[Data items]
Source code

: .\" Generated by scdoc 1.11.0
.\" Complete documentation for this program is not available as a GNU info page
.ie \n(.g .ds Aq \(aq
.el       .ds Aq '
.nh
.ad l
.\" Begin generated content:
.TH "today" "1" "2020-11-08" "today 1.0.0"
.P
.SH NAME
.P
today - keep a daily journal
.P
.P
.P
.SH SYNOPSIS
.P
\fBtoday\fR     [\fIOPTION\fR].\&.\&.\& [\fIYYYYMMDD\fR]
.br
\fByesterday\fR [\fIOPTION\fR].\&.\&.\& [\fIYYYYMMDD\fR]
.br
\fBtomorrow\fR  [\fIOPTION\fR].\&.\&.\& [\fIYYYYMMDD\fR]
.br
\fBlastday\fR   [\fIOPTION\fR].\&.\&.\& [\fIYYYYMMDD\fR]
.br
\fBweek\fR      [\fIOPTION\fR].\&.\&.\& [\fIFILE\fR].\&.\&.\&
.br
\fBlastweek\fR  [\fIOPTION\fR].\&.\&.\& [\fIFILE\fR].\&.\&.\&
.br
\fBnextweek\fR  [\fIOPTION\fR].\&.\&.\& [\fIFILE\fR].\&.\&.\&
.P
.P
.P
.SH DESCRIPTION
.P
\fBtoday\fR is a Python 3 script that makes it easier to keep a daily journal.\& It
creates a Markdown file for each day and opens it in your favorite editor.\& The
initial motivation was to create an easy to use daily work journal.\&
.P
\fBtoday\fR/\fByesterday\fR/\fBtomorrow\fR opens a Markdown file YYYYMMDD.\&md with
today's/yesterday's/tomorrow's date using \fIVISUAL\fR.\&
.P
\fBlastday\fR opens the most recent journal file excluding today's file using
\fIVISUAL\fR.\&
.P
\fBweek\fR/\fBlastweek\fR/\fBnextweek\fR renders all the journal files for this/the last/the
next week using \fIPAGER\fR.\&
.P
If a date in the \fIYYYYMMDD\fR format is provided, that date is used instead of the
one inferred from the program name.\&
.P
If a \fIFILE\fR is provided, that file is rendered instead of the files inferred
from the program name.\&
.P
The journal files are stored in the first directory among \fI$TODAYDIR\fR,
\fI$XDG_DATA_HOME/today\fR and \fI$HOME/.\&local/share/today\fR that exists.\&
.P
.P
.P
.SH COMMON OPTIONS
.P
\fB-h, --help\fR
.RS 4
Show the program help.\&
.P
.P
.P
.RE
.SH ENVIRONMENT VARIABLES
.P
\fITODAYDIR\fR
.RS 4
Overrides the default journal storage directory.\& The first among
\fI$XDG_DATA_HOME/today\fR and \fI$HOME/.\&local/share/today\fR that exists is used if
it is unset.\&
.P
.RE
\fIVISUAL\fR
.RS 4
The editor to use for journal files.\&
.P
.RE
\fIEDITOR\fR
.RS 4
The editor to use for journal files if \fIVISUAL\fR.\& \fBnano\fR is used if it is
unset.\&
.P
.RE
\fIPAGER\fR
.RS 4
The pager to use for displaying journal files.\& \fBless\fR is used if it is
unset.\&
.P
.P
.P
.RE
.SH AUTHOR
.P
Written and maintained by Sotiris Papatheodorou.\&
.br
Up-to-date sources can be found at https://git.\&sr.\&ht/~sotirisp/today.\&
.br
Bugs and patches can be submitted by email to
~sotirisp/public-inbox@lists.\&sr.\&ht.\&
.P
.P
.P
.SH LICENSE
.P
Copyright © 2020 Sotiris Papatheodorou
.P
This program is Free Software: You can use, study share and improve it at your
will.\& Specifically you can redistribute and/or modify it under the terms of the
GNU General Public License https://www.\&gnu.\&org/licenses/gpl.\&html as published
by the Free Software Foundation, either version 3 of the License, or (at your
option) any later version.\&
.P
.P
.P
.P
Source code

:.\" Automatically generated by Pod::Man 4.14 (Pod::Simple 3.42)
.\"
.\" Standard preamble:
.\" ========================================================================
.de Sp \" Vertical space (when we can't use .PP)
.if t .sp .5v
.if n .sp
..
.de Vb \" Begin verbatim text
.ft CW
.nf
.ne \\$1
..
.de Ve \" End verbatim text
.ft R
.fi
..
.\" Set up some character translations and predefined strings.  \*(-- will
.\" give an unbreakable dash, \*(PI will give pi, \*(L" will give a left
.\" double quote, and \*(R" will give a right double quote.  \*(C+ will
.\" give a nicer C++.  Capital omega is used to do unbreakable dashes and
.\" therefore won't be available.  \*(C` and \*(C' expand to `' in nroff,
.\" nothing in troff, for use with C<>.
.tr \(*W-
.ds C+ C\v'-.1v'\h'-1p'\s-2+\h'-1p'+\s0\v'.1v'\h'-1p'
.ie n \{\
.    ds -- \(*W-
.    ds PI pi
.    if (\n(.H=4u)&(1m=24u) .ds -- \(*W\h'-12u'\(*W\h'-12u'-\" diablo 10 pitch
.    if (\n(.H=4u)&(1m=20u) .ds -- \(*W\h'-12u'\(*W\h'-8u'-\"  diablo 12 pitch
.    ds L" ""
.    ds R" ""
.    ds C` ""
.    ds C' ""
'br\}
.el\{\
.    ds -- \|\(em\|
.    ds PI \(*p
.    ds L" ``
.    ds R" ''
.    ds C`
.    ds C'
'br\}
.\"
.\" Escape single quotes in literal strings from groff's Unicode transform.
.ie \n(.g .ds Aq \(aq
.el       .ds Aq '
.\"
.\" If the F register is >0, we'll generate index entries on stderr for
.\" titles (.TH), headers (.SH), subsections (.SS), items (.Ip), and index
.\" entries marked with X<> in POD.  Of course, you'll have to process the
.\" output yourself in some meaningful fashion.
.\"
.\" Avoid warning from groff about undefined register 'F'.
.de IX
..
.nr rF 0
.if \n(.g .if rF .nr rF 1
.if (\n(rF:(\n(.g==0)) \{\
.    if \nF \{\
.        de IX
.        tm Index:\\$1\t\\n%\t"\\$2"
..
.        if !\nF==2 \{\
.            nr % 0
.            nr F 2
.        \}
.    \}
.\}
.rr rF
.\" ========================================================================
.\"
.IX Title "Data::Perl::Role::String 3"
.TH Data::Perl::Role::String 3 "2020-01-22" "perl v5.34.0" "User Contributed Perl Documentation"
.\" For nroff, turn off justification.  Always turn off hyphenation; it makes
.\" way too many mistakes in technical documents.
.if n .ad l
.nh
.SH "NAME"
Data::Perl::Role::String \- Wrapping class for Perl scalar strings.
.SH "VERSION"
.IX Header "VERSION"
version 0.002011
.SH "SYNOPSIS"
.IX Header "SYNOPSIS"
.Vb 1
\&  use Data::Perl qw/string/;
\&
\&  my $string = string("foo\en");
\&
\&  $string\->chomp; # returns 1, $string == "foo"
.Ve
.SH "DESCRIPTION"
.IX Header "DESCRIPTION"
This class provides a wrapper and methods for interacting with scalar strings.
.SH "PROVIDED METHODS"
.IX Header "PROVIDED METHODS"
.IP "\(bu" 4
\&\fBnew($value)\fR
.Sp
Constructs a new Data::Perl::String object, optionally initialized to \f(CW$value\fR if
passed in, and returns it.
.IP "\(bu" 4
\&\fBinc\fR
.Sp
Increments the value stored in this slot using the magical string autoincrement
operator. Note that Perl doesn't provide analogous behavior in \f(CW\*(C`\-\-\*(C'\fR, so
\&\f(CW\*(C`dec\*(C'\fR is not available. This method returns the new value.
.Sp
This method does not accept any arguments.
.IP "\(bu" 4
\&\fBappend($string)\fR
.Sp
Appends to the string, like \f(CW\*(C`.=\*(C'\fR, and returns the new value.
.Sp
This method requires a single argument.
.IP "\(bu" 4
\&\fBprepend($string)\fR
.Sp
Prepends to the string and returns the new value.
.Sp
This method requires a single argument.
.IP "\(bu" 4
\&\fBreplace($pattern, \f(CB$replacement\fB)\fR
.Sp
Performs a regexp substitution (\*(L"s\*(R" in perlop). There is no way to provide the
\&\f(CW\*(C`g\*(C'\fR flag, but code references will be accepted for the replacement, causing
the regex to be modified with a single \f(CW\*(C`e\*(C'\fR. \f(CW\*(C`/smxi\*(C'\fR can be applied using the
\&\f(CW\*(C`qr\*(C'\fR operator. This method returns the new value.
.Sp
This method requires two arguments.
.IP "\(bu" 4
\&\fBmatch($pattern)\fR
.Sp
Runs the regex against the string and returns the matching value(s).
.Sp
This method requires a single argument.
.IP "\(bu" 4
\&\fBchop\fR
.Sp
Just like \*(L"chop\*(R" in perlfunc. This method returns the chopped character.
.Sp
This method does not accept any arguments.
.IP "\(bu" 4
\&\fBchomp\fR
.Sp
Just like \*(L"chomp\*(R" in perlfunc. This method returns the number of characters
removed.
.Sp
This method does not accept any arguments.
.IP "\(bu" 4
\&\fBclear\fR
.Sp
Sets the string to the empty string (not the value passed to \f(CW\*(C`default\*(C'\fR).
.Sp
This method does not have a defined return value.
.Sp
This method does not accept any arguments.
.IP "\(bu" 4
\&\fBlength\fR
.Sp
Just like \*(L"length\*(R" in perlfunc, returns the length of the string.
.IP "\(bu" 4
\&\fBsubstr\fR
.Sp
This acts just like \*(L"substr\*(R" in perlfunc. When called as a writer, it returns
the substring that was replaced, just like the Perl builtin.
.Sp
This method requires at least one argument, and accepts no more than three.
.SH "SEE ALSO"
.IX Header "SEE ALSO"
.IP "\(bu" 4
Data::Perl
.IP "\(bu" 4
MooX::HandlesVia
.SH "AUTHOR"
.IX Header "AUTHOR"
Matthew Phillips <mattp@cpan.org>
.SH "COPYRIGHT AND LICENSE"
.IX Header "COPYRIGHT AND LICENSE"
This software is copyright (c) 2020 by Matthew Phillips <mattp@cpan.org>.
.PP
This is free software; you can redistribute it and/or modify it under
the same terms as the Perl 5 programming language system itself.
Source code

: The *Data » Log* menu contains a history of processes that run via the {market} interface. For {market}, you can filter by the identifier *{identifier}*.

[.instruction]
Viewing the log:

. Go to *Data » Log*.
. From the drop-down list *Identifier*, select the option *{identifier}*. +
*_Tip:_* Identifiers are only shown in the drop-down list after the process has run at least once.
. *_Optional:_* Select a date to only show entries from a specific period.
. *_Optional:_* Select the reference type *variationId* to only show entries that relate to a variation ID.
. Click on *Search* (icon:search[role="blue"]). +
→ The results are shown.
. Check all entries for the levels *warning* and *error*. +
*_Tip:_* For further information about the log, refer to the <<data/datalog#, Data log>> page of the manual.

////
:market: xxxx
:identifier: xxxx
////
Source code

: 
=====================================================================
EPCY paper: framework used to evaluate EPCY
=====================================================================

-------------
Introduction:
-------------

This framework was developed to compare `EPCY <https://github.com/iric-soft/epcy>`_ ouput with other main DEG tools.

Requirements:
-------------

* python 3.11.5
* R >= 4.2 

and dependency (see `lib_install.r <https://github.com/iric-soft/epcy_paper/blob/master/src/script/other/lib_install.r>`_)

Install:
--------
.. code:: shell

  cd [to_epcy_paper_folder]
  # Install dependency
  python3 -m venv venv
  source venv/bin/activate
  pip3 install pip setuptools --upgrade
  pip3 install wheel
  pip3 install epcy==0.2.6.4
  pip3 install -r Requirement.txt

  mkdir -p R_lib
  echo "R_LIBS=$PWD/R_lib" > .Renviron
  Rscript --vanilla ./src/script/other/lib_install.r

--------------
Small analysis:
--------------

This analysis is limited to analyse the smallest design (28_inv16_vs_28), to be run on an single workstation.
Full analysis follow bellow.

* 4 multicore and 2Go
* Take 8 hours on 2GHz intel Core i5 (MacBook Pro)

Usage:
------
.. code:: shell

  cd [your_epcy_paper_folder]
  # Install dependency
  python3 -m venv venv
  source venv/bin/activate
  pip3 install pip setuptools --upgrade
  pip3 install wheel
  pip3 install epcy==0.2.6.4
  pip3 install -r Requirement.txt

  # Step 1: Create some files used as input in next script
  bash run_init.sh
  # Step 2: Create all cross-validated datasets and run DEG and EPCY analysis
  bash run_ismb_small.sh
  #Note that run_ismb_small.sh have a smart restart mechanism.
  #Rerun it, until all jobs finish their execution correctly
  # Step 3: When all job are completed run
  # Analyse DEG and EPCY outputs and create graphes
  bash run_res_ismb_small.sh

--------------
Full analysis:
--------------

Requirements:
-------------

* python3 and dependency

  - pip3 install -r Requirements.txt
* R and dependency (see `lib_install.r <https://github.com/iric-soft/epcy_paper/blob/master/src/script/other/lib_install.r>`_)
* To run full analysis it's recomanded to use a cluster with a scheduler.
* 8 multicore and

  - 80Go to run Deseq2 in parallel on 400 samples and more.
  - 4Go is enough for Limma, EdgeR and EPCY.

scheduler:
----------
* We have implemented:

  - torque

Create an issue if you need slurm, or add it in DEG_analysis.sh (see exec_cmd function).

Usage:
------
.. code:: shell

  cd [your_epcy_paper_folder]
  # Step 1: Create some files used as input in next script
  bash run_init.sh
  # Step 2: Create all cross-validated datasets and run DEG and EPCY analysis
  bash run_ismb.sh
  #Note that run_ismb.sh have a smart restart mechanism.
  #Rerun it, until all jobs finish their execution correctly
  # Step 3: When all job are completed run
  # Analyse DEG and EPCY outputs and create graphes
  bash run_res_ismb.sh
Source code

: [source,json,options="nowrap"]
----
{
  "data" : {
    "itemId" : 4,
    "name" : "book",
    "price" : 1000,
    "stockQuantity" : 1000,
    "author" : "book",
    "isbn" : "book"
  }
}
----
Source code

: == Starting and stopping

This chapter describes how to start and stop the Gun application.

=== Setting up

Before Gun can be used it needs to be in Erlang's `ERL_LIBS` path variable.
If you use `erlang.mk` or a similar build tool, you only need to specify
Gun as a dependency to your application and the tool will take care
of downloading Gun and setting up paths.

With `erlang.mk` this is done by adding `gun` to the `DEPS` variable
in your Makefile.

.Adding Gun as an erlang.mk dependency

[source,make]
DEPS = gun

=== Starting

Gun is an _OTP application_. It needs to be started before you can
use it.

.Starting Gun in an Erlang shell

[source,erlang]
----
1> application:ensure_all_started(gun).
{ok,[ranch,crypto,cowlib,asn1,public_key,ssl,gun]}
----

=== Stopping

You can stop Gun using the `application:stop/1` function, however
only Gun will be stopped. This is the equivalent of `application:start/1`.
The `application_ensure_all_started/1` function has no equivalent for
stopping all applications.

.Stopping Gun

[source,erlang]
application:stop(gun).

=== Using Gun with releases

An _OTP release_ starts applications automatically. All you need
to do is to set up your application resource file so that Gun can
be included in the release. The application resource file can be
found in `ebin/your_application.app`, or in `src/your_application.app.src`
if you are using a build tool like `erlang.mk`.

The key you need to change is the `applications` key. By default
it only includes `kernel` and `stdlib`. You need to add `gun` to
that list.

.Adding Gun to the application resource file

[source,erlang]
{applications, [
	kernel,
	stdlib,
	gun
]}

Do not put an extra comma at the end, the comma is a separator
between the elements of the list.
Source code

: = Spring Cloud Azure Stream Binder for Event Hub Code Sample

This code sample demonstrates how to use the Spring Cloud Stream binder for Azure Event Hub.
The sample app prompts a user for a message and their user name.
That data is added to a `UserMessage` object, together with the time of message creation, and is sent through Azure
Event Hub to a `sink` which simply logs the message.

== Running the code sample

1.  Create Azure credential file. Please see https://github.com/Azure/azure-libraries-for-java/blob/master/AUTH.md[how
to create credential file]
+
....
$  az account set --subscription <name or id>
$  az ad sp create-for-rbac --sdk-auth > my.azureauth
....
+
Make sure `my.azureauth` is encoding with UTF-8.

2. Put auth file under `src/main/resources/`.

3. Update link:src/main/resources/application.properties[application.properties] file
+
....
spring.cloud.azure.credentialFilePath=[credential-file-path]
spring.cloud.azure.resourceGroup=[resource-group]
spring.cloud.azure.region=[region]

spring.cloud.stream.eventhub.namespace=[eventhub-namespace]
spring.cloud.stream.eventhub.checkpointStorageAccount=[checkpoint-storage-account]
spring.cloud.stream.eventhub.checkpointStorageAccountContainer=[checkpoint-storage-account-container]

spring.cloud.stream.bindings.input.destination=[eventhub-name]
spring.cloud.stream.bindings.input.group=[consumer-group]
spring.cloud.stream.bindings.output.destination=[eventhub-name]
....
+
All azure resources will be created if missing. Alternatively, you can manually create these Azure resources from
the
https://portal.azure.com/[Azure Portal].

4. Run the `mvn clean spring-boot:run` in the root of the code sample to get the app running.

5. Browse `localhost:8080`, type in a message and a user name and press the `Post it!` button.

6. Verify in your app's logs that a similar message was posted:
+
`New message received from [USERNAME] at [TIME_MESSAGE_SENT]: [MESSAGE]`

_Problem to work on:_
From the data above, return every line from the line that has "Create Azure credential" up to and including the line that has "encoding with UTF-8.", exactly.

_Solution to the problem:_
1.  Create Azure credential file. Please see https://github.com/Azure/azure-libraries-for-java/blob/master/AUTH.md[how
to create credential file]
+
....
$  az account set --subscription <name or id>
$  az ad sp create-for-rbac --sdk-auth > my.azureauth
....
+
Make sure `my.azureauth` is encoding with UTF-8.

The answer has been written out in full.